I think Nokia are hoping they will see a few more developers adopt Symbian as a result of this move, and it makes a nice soundbite and story – but my suspicion is that a toolkit on it’s own is not sufficient (the rest of the platform needs to be familiar and friendly too).
Given the momentum, ecosystem and companies around Gnome (Ubuntu, RedHat, Google, Sun, …) I don’t see Gnome / GTK being visibly impacted any time soon. There’s an outside chance the next major version of GTK will be ditched in favour of QT, but I suspect inertia and fear of capitulation to Nokia will prevent this happening.
Finally – Alex wonders why we’re tied so thoroughly to widget toolkits. I suspect this will change. WebKit and WebOS initiatives may make GTK and QT much less significant than it used to be, as we see native apps marginalised in favour of HTML++ for most application developers. Not least because it’s only going to get harder to find “low level” developers (with Java being taught instead of C/C++ in schools and universities), and internet apps have the “cool” factor without (allegedly) needing so much of the blood, sweat and tears.

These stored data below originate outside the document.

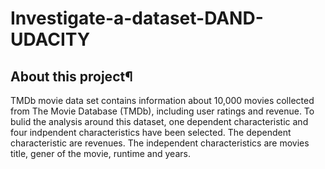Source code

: # Investigate-a-dataset-DAND-UDACITY

## About this project¶
TMDb movie data set contains information about 10,000 movies collected from The Movie Database (TMDb), including user ratings and revenue. To bulid the analysis around this dataset, one dependent characteristic and four indpendent characteristics have been selected. The dependent characteristic are revenues. The independent characteristics are movies title, gener of the movie, runtime and years.
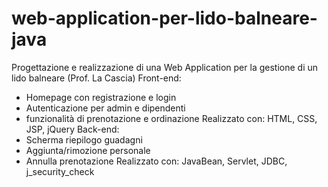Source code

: # web-application-per-lido-balneare-java

Progettazione e realizzazione di una Web Application per la gestione di un lido balneare (Prof. La Cascia)
Front-end: 
 - Homepage con registrazione e login
 - Autenticazione per admin e dipendenti
 - funzionalità di prenotazione e ordinazione
Realizzato con: HTML, CSS, JSP, jQuery
Back-end:
 - Scherma riepilogo guadagni
 - Aggiunta/rimozione personale
 - Annulla prenotazione
Realizzato con: JavaBean, Servlet, JDBC, j_security_check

There will still be a need for someone to write the toolkits like GTK and QT – after all, how will web browsers display themselves? – but the apps on top just won’t care. The big deal here is what ships in mobile application stores in the future. With the Apple iPhone app store seeing 15,000 apps and 500m downloads (and Apple redefined drag ‘n’ drop interface building), and Palm Pre App Catalog effectively offering a web widget store, our perception of what’s in an application and what’s needed to run one is going to go through some subtle but dramatic changes over the next year or so.